Target Audience/ Prerequisites: This is a graduate course primarily for students in LTI, HCII, CSD, Robotics, ECE; others, for example undergraduate students in CS, by prior permission of the instructor(s). Strong implementation skills, experience on working with large data sets, and familiarity with some (not all) of the above fields (e.g. 11-611, 11-711, 11-751, 11-755, 11-792, 16-720, or equivalent), will be helpful.

Learning Objectives: Instructors will give an overview of relevant recent work and benchmarking efforts (Trecvid, Mediaeval, etc.). Students will work on research projects to explore these ideas and learn to perform multi-modal retrieval, summarization and inference on large amounts of "Youtube"-style data. The experimental environment for the practical part of the course will be given to students in the form of Virtual Machines.

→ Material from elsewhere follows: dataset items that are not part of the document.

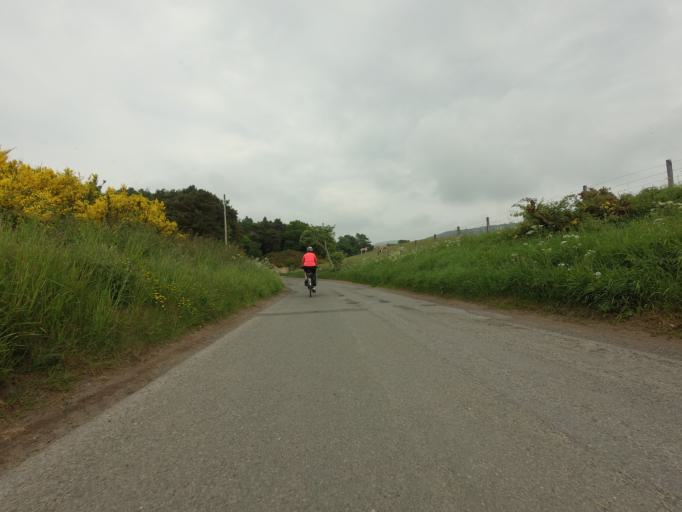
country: GB
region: Scotland
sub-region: Fife
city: Ballingry
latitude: 56.2277
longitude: -3.3408
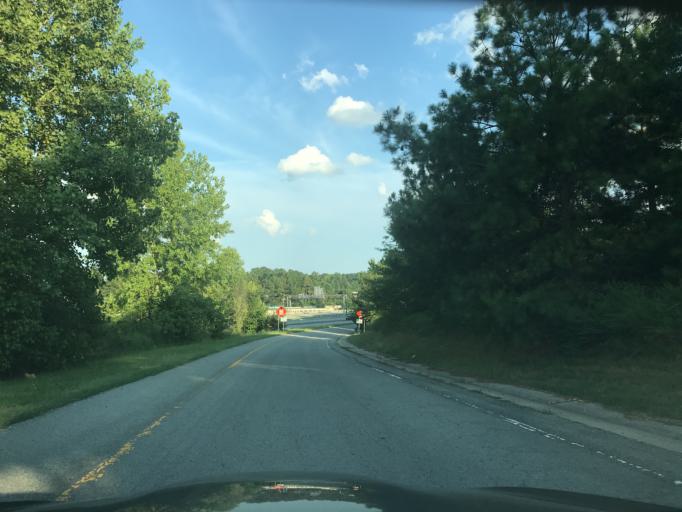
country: US
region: North Carolina
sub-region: Durham County
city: Durham
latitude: 36.0040
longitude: -78.8649
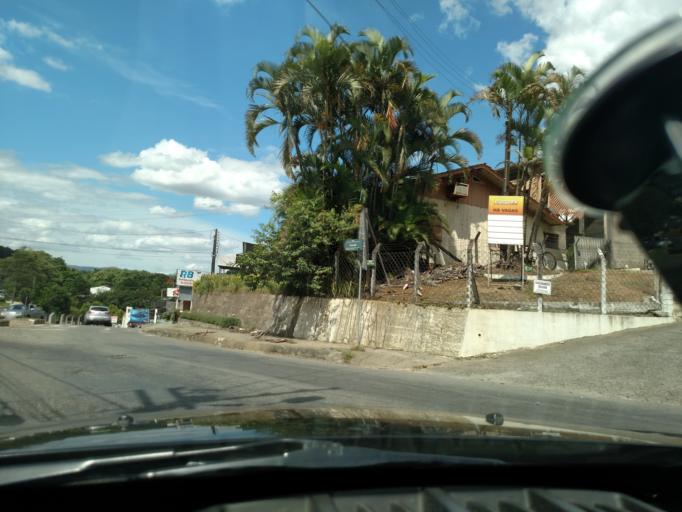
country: BR
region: Santa Catarina
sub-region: Blumenau
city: Blumenau
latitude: -26.8740
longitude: -49.1065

Course Outcomes: Students who successfully complete the course should be able to at the minimum understand all aspects of a state-of-the art multi-media search system. They will understand the fundamental algorithms of information retrieval, speech recognition and audio processing, image and video processing, and understand the complexities of handling large amounts of heterogeneous multi-media data. They will have in-depth and hands-on experience with some of the algorithms involved in processing (recognition and/ or synthesis) any of these modalities and/or with multi-modal fusion. They should be able to apply that knowledge to other domains and/ or data on their own.

Grading: The overall grade will be determined as follows:
  • Assignments (30%)
  • Term Project (70%)
It is typically possible to audit the class, if helpful.